The research puts particular emphasis on the impact of welfare cuts, which is one reason it was so shocking to see the exact same playbook being rolled out by the Labour government this time last year, and why it is so important that MPs including Greens, SNP, Plaid, LibDems and a strong rebellion within Labour helped mitigate these plans during 2025.

And of course, 2026 will also mark the 10th anniversary of another ideological choice that has harmed our prosperity and resilience as a society: the Brexit referendum.

With a decade now of evidence that our national spirit and the prospects of young citizens have been harmed severely by being cut off from Europe, I believe we need to look again at considering not just closer ties but a genuine reversal of what happened ten years ago.

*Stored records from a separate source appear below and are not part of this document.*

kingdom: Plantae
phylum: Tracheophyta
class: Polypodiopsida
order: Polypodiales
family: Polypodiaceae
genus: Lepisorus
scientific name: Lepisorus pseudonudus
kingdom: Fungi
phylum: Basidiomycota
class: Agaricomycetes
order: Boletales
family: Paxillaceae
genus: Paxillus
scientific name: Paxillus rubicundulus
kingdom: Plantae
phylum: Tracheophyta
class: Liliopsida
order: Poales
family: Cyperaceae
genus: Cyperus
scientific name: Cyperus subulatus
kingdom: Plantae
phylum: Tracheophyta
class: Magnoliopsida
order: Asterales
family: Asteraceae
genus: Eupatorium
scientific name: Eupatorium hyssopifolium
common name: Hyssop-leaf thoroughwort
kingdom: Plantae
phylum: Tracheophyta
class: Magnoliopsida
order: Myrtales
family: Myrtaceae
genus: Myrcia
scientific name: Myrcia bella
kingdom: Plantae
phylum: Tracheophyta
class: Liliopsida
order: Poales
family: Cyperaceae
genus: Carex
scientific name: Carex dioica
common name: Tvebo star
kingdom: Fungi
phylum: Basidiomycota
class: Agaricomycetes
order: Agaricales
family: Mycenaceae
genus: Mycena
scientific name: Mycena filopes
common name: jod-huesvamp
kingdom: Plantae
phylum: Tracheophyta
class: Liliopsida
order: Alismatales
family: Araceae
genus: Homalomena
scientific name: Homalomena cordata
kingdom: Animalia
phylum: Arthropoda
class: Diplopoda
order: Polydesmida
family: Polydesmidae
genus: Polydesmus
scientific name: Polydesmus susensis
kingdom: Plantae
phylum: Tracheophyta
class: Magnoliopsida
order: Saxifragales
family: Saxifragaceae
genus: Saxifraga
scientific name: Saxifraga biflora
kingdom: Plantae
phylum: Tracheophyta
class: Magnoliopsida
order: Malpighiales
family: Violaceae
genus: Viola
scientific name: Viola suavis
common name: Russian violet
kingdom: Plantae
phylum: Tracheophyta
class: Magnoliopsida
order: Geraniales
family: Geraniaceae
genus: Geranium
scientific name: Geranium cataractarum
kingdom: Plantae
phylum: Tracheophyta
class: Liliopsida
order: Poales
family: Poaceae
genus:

Democracy matters, and respecting that initial choice also means respecting the rights of younger generations to have their say too now.

Leave’s winning margin in 2016 was 1,269,501 votes, and today there are 4.3 million people in the UK who were under 18 at the time of the vote.

If we include the 16 and 17-year-olds who will soon gain the right to a democratic vote on all aspects of our future, this makes a total of 5 million new people who deserve a chance to have a choice on the future of our country.

One of the ways in which austerity has hit hardest is in local public services, with so many local councils being forced to make even more cuts to already squeezed social support and infrastructure.

It is so frustrating therefore that 2026 will not see the planned local and mayoral elections in Sussex after all.

Not just because polling shows support for Green values is soaring amongst those under 50, but also because these campaigns would shine a further light on the problems caused by austerity and Brexit and onto the different choices that are possible.

My biggest wish for this new year is therefore that young people, and all those who want to push for more hopeful ideas and policies, will join us and make their voices heard in whatever ways they can.